A pharmacy professor I got to know when I worked at a university Centre for Teaching and Learning had left his job as a hospital pharmacist to share his professional passion with young pharmacists in training.
He planned to completely upend the lecture-only teaching practices of his own pharmacy student days. “All my professors were so boring,” he said. “I got tired of just sitting there, class after class. I wanted my own students to learn actively.” During the summer, he read as many articles on active learning as he could find, delighted that his ideas were grounded in theory and research.
On his first day as a professor, he told the class that he wanted them to get involved with the issues they’d be facing as 21st century pharmacists. Once a week, he expected them to find relevant articles in professional journals and critique them in writing. Also, at the start of each lecture, he would supply a question of the day. The students could respond in front of their peers at one of the two floor mics he’d set up on the steps of the lecture hall.
Two weeks later, not a single student had submitted a written article critique. No one had been willing to approach the microphones to speak. More and more students were knocking on his office door, complaining that he wasn’t doing his job because he wasn’t lecturing. “And what have all these activities got to do with us passing the national pharmacy board exams?” they said.

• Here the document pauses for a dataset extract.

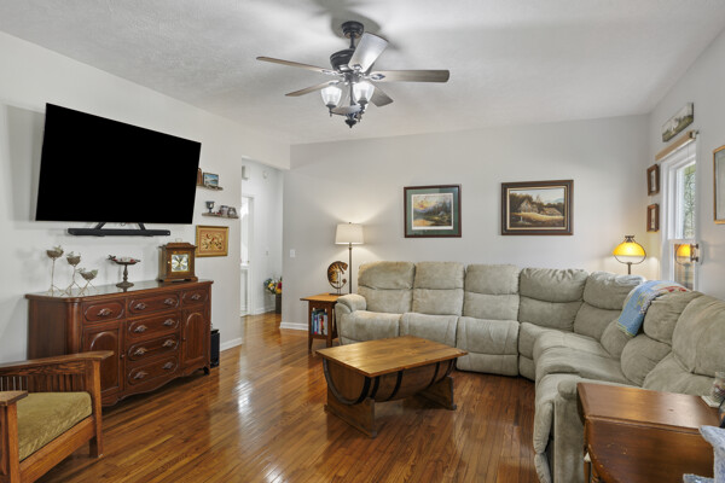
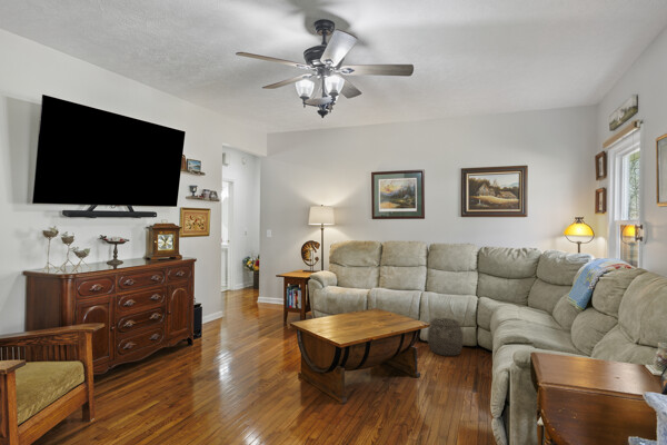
+ woven basket [426,317,465,357]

I could relate. Several years previously, I had enlisted the help of a drama professor to help me convince a group of student teachers that using drama was a great way to engage middle school kids with reading a novel. The prof and I had planned a series of “can’t miss” activities that we thought the student teachers would find fun and engaging. Twenty minutes into the lesson, with only one person willing to participate while the others sat slumped in their chairs, arms crossed, unwilling to make eye contact with us, the drama prof lowered her voice and said to me, “Do something. I’m dying up here.”
In articles designed to help instructors use active learning, student resistance is rarely addressed. We’re led to believe that our students will jump headfirst into discussions, and drawing, and drama. But those of us who have experienced the “I’m dying up here” phenomenon know that student resistance to active learning is common, especially in secondary post-secondary, and adult learning classrooms.
So what do we do? Give up? Go back to lecture only, in spite of our conviction that students could learn more effectively if they were willing to get involved?
Here are a few strategies that could help to address the issue:
Set the stage for active learning. Don’t plunge students into active learning without letting them know why and how you’re planning to use activities in your classroom. Share the research on how long most people can sit and listen before they tune out (it varies from 5-6 minutes to 10 or 15, but it’s not the 50-90 minutes that most classroom sessions last.) Reassure them that active learning will help to build their critical, creative, and collaborative skills, and help them to understand difficult concepts more readily, so they might even get better grades.
These explanations are especially important for students who come from countries where instructors assume the role of all-knowing expert, their authority not to be questioned. Let students know that you value and want to hear their voices, and then be patient as they adjust to the expectations of this unfamiliar learning culture.
Meet students halfway between lecture and active learning. After seriously considering going back to his hospital job, the pharmacy professor realized that his students’ fears of not passing the national exams were real. He decided to resume lecturing for part of every lesson and take active learning “breaks” to ensure his students were understanding and processing what he’d taught. His students were much more accepting of active learning as a result.
Give students’ choices of activity types. Because the pharmacy professor was confident in expressing his opinions, he assumed his students would have no problem speaking spontaneously in front of their peers at microphones. The drama prof and I both loved to perform in front of others. We’d all forgotten in planning our activities that our students weren’t us.
Although the drama prof and I didn’t get another chance to “right” our mistake, the pharmacy prof did. He deleted the public speaking activity from his repertoire in favor of getting students to do a “think, pair, share” from their seats. Students had the chance to think about and write down an answer individually, then chat with a neighbor about their opinions.
If a lesson goes wrong, ask the students why. After my disastrous drama lesson, I saw some of the students in the cafeteria. I went over to their table and said, “Wow. That lesson didn’t go well. I thought more people would participate. What happened?” One of the students said, “We’re just so exhausted. It’s coming up to midterm and we’re swamped with assignments. We just didn’t have the energy to get out of our chairs.” Sometimes, our timing as instructors is off, or there may be other reasons why students won’t get involved. Finding out why students are disinterested can help to depersonalize what we may see as a failed lesson, and make us more responsive to student needs.
Yes (sigh), assigning grades will likely help with involvement. The pharmacy professor was expecting that his students would complete their written article critiques without receiving a mark for them. “I thought they’d want to do them,” he said. Unfortunately, many students need the extrinsic motivation of a grade before they’ll get involved in active learning, especially if instructors ask them to do work on their own outside the classroom.
These strategies might help to reassure your students about active learning and help them be more willing to get involved. But teaching, like any human activity, is an inexact science. Sometimes, a strategy that works with one student or a group of students, won’t work with others. Ultimately, active learning is a concept that you’ll need to keep experimenting with, applauding yourself when it works, and being gentle with yourself when it doesn’t.